The yen has been selling off this morning, both on domestic data and interest rate hike expectations in the US. The Bank of Japan's tankan survey showed that manufacturing growth is at the highest level in a decade. As positive data out of Japan typically boosts risk sentiment (causing Japanese investors to park their funds offshore), the yen fell on the news. Looking at the US, expectations are rising for a rate hike in December. This is following comments from Harker last Friday, a voting member of the Fed.
USD/JPY is currently trading above 112.80, having started the day below 112.50. EUR/JPY remains mostly flat, with the pair trading below 132.80 currently.
Looking at economic data this week, we'll see consumer confidence figures tomorrow. On Thursday, we'll see data regarding Japanese investments in foreign bonds and stocks. Finally, foreign reserve data and leading indicators will be published on Friday.
After rebounding on September 28 on dollar weakness, we are now neutral on the yen in the short-term. After peaking in the first week of September, the currency has sold off sharply in the rest of the month on waning North Korea-related risks and rising optimism for the US dollar. The yen currency index is now looking oversold in the short-term time frame, based on various technical indicators.
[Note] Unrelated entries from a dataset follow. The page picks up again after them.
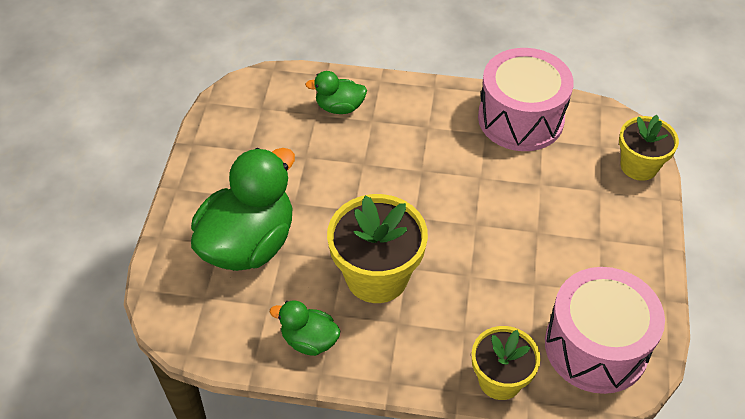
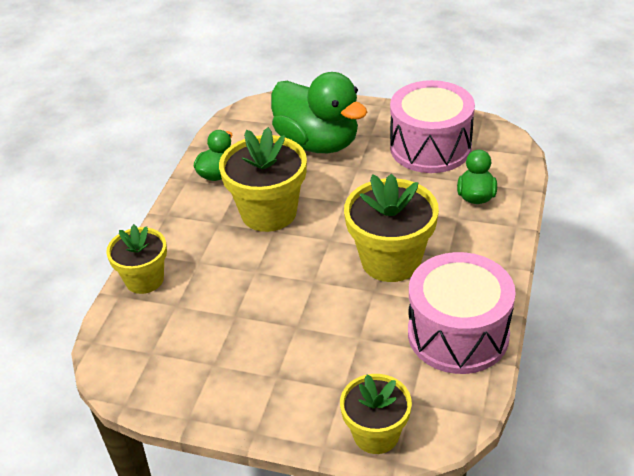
camera: 100 degrees right, 10 degrees down
(438, 167) = (391, 260): none -> yellow flower pot
(596, 346) = (154, 350): pink drum -> pink drum (430, 147)

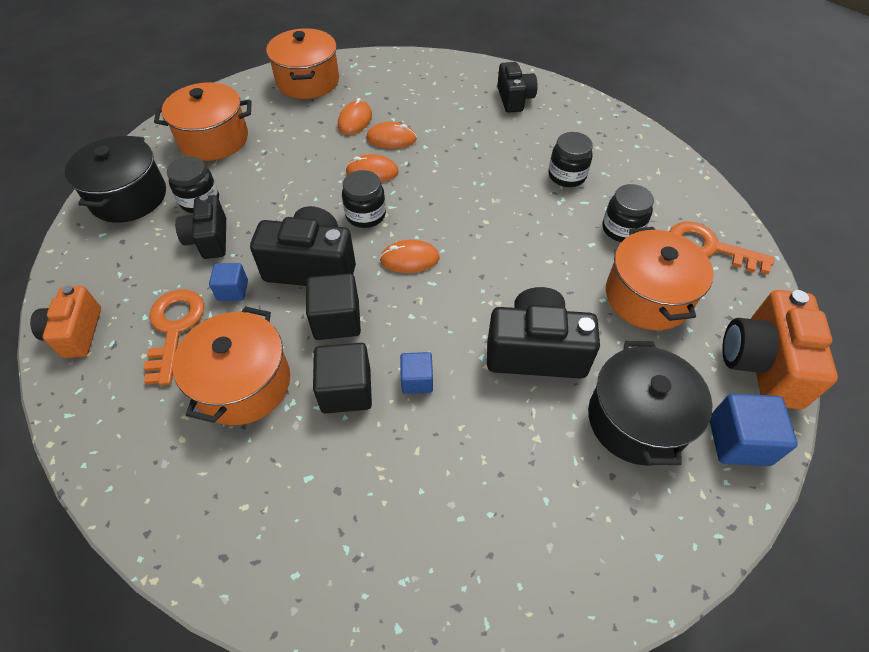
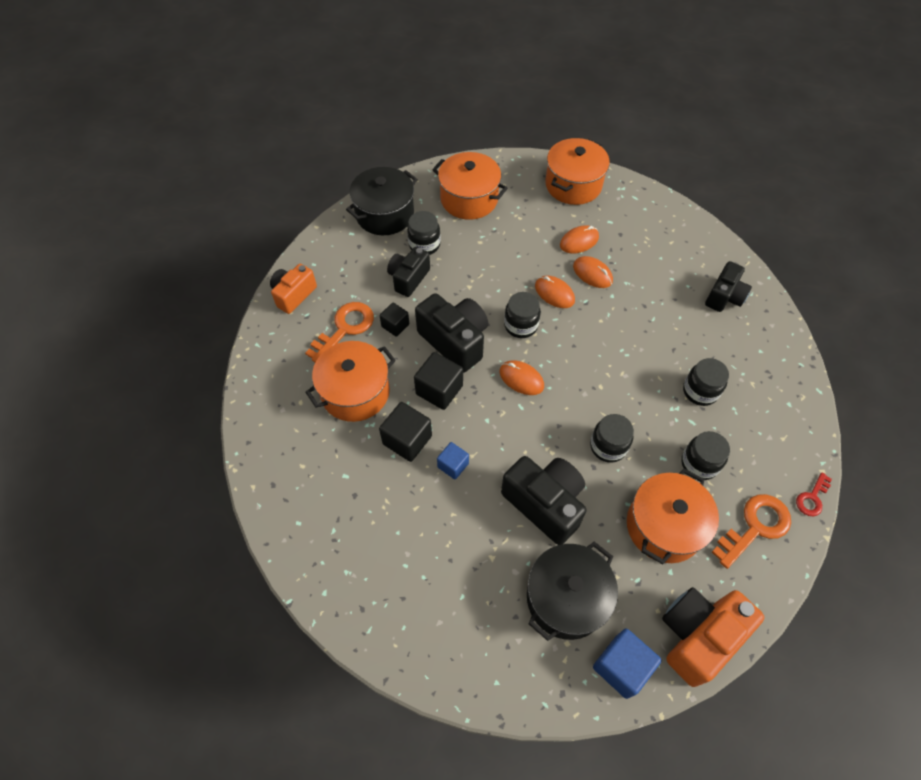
camera: 40 degrees right, 5 degrees up
(233, 290) = (395, 325): blue cube -> black cube
(540, 264) = (608, 446): none -> black jar
(709, 248) = (755, 527): orange key -> orange key turned 75 degrees clockwise
(721, 200) = (812, 498): none -> red key

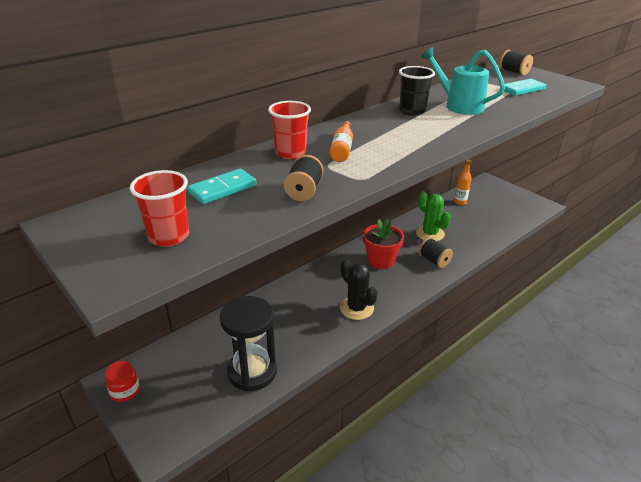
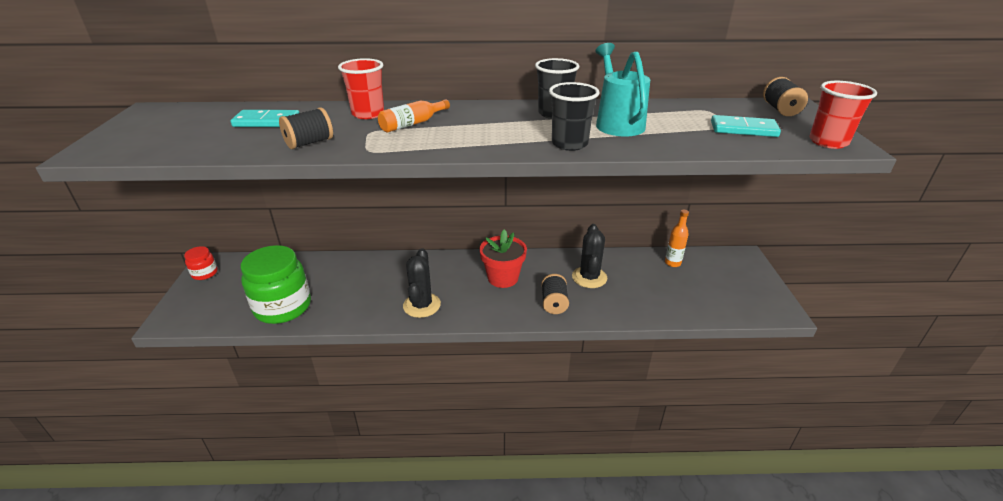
camera: 40 degrees right, 0 degrees up
(169, 236) = (171, 138): red cup -> red cup (828, 142)
(252, 372) = (283, 307): black hourglass -> green jar
(430, 233) = (589, 277): green cactus -> black cactus
(465, 128) = (569, 144): none -> black cup

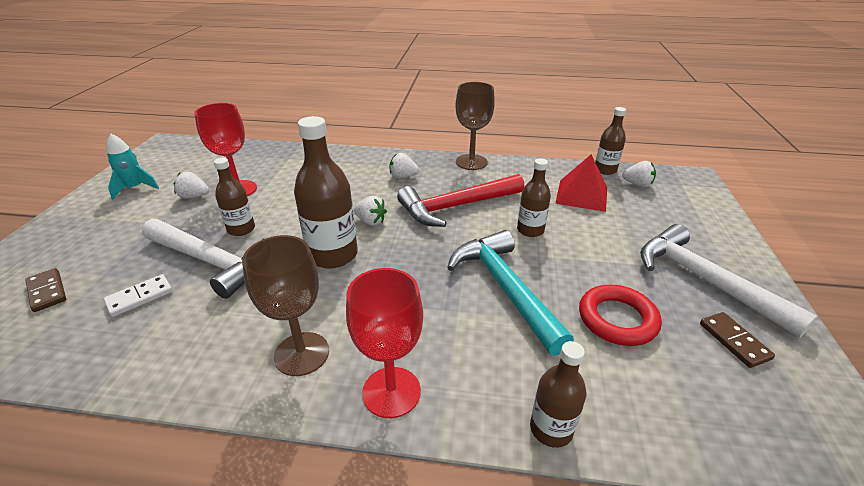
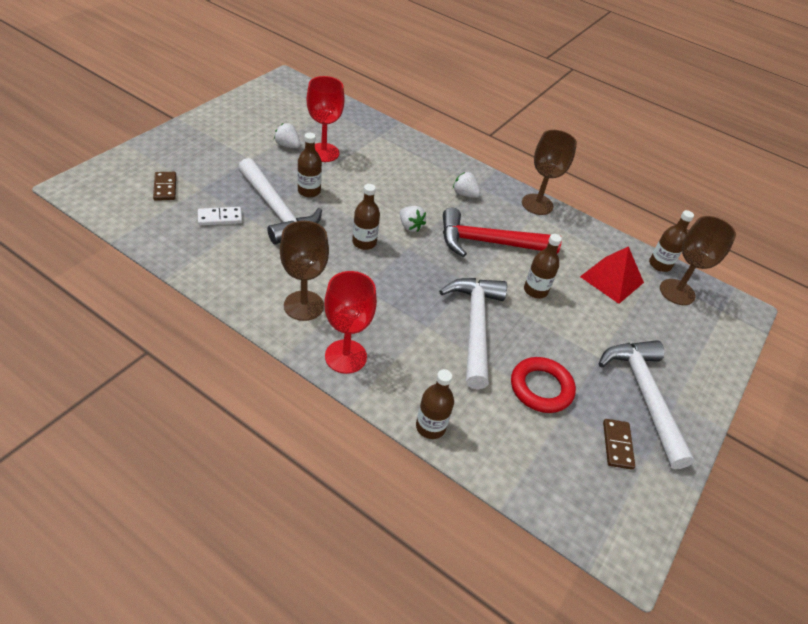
camera: 20 degrees right, 10 degrees up
(135, 188) = (247, 119): turquoise rocket -> none
(333, 255) = (364, 242): brown bottle -> brown bottle, size x0.59
(504, 288) = (474, 326): turquoise hammer -> white hammer
(637, 184) = (677, 292): white strawberry -> brown goblet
The yen has sold off for three consecutive weeks in September, and our medium-term outlook on the currency remains bearish. As political risks subside in the Korean Peninsula and expectations for interest rate hikes grow in the US, the yen has encountered a bout of weakness. Looking at the yen on a weekly chart, the currency remains far from overbought or oversold levels looking at various technical indicators. Thus trading conditions remain normal.